» **Goal of the exercise**
Output every one of the entries below line for line, without altering a single character.

(Source texts of formatted documents)
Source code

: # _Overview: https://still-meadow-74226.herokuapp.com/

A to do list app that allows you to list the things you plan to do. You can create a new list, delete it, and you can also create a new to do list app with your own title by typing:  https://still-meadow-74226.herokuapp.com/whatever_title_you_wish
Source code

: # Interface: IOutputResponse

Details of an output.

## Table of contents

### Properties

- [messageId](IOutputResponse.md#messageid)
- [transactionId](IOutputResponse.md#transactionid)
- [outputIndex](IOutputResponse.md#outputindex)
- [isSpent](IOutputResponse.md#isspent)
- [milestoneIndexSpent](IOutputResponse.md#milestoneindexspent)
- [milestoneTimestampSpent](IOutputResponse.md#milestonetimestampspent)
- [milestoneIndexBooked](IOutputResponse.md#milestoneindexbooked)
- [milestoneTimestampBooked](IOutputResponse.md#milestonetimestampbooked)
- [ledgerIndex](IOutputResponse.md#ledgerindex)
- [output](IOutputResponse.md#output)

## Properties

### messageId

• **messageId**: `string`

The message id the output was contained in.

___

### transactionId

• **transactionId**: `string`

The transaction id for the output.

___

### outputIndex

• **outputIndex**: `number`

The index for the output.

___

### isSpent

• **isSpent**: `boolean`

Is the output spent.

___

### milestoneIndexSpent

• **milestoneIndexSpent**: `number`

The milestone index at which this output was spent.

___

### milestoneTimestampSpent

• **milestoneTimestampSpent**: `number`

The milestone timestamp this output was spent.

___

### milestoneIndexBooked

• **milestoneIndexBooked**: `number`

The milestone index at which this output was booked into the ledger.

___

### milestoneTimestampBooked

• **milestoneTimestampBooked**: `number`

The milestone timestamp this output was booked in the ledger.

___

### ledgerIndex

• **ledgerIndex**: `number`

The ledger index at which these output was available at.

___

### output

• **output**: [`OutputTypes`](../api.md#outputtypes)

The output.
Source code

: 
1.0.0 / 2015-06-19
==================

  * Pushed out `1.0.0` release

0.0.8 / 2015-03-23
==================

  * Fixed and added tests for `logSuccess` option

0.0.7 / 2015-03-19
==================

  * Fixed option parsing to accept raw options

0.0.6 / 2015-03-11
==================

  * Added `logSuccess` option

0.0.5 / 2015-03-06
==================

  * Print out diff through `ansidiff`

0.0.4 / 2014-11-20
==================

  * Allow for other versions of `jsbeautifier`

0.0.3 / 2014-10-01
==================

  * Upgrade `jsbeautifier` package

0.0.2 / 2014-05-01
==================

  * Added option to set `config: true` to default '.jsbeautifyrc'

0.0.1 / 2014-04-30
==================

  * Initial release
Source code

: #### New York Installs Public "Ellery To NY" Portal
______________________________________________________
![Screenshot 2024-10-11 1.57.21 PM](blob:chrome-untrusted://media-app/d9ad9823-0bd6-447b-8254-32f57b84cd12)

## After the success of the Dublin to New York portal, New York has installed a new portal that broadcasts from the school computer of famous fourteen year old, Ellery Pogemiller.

» **Solution to this problem**
Source code

: # _Overview: https://still-meadow-74226.herokuapp.com/

A to do list app that allows you to list the things you plan to do. You can create a new list, delete it, and you can also create a new to do list app with your own title by typing:  https://still-meadow-74226.herokuapp.com/whatever_title_you_wish
Source code

: # Interface: IOutputResponse

Details of an output.

## Table of contents

### Properties

- [messageId](IOutputResponse.md#messageid)
- [transactionId](IOutputResponse.md#transactionid)
- [outputIndex](IOutputResponse.md#outputindex)
- [isSpent](IOutputResponse.md#isspent)
- [milestoneIndexSpent](IOutputResponse.md#milestoneindexspent)
- [milestoneTimestampSpent](IOutputResponse.md#milestonetimestampspent)
- [milestoneIndexBooked](IOutputResponse.md#milestoneindexbooked)
- [milestoneTimestampBooked](IOutputResponse.md#milestonetimestampbooked)
- [ledgerIndex](IOutputResponse.md#ledgerindex)
- [output](IOutputResponse.md#output)

## Properties

### messageId

• **messageId**: `string`

The message id the output was contained in.

___

### transactionId

• **transactionId**: `string`

The transaction id for the output.

___

### outputIndex

• **outputIndex**: `number`

The index for the output.

___

### isSpent

• **isSpent**: `boolean`

Is the output spent.

___

### milestoneIndexSpent

• **milestoneIndexSpent**: `number`

The milestone index at which this output was spent.

___

### milestoneTimestampSpent

• **milestoneTimestampSpent**: `number`

The milestone timestamp this output was spent.

___

### milestoneIndexBooked

• **milestoneIndexBooked**: `number`

The milestone index at which this output was booked into the ledger.

___

### milestoneTimestampBooked

• **milestoneTimestampBooked**: `number`

The milestone timestamp this output was booked in the ledger.

___

### ledgerIndex

• **ledgerIndex**: `number`

The ledger index at which these output was available at.

___

### output

• **output**: [`OutputTypes`](../api.md#outputtypes)

The output.
Source code

: 
1.0.0 / 2015-06-19
==================

  * Pushed out `1.0.0` release

0.0.8 / 2015-03-23
==================

  * Fixed and added tests for `logSuccess` option

0.0.7 / 2015-03-19
==================

  * Fixed option parsing to accept raw options

0.0.6 / 2015-03-11
==================

  * Added `logSuccess` option

0.0.5 / 2015-03-06
==================

  * Print out diff through `ansidiff`

0.0.4 / 2014-11-20
==================

  * Allow for other versions of `jsbeautifier`

0.0.3 / 2014-10-01
==================

  * Upgrade `jsbeautifier` package

0.0.2 / 2014-05-01
==================

  * Added option to set `config: true` to default '.jsbeautifyrc'

0.0.1 / 2014-04-30
==================

  * Initial release
Source code

: #### New York Installs Public "Ellery To NY" Portal
______________________________________________________
![Screenshot 2024-10-11 1.57.21 PM](blob:chrome-untrusted://media-app/d9ad9823-0bd6-447b-8254-32f57b84cd12)

## After the success of the Dublin to New York portal, New York has installed a new portal that broadcasts from the school computer of famous fourteen year old, Ellery Pogemiller.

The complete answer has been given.